Task prompt: Copy out every line of text in the listing below, leaving out the pictures.
......
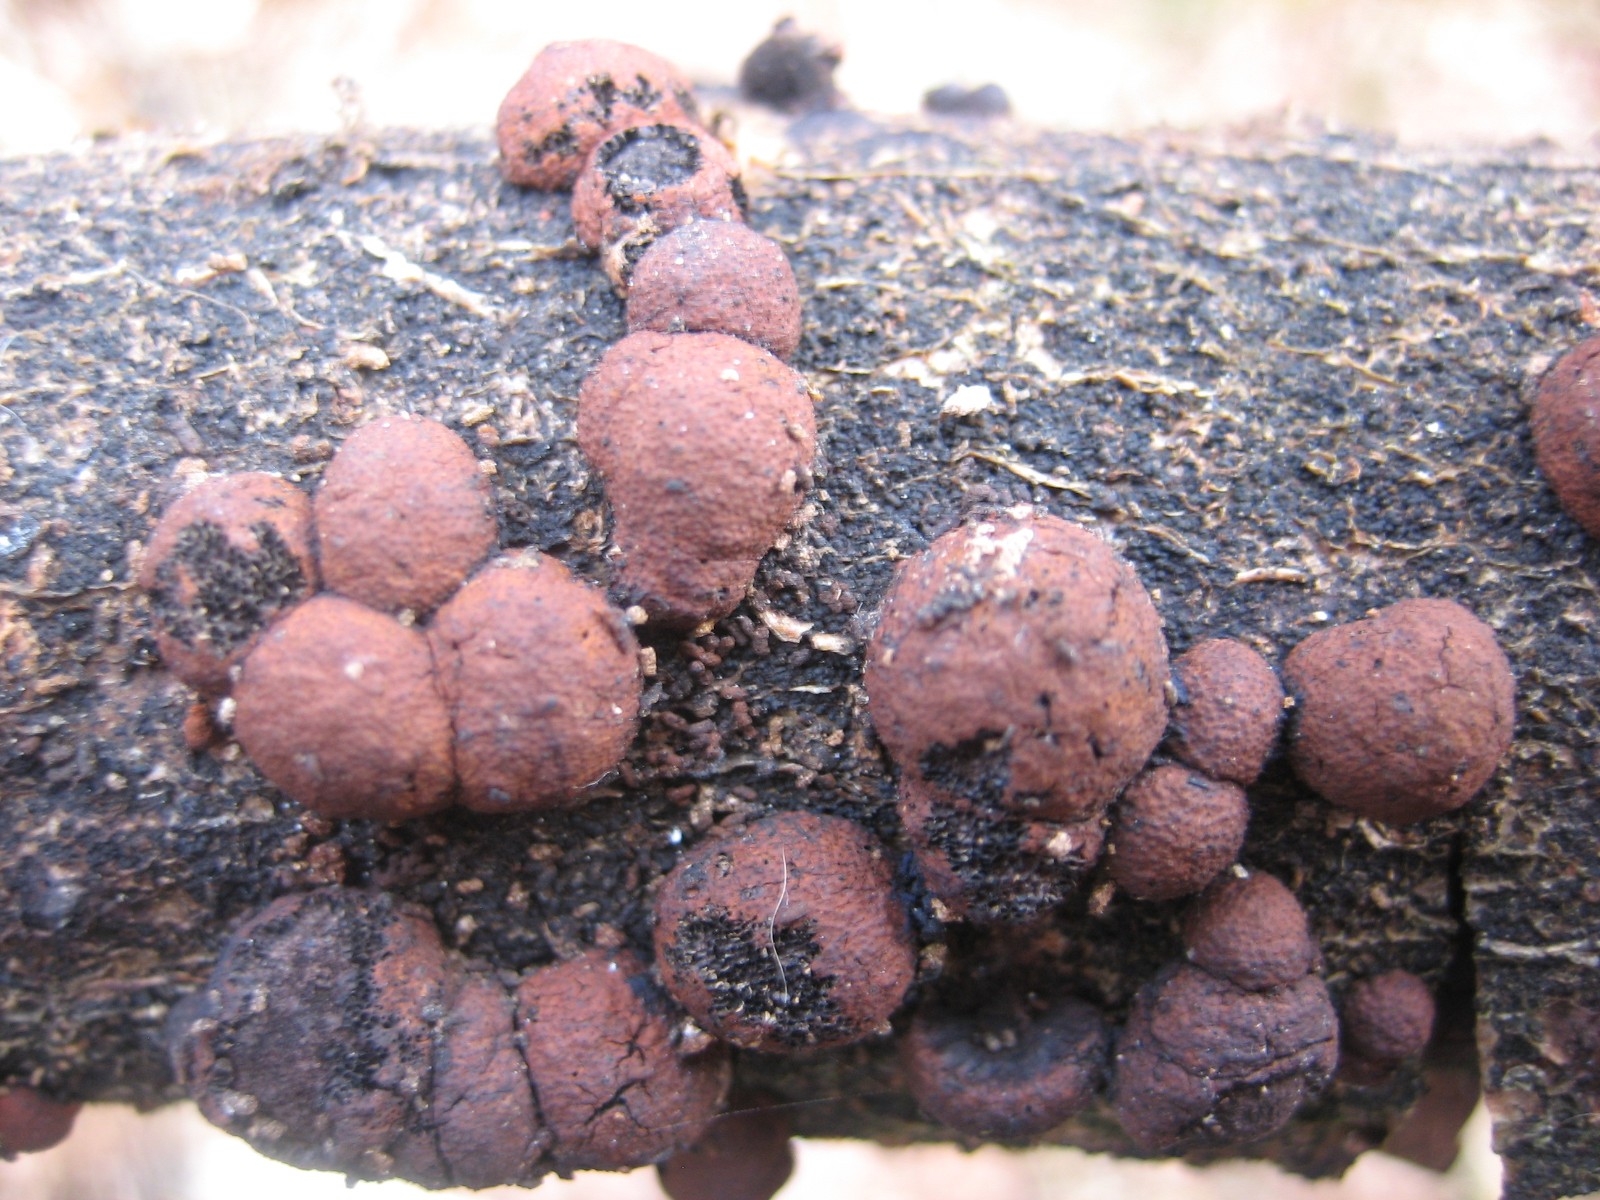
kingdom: Fungi
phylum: Ascomycota
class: Sordariomycetes
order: Xylariales
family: Hypoxylaceae
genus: Hypoxylon
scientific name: Hypoxylon howeanum
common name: halvkugleformet kulbær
......
Response to the task:
kingdom: Fungi
phylum: Ascomycota
class: Sordariomycetes
order: Xylariales
family: Hypoxylaceae
genus: Hypoxylon
scientific name: Hypoxylon howeanum
common name: halvkugleformet kulbær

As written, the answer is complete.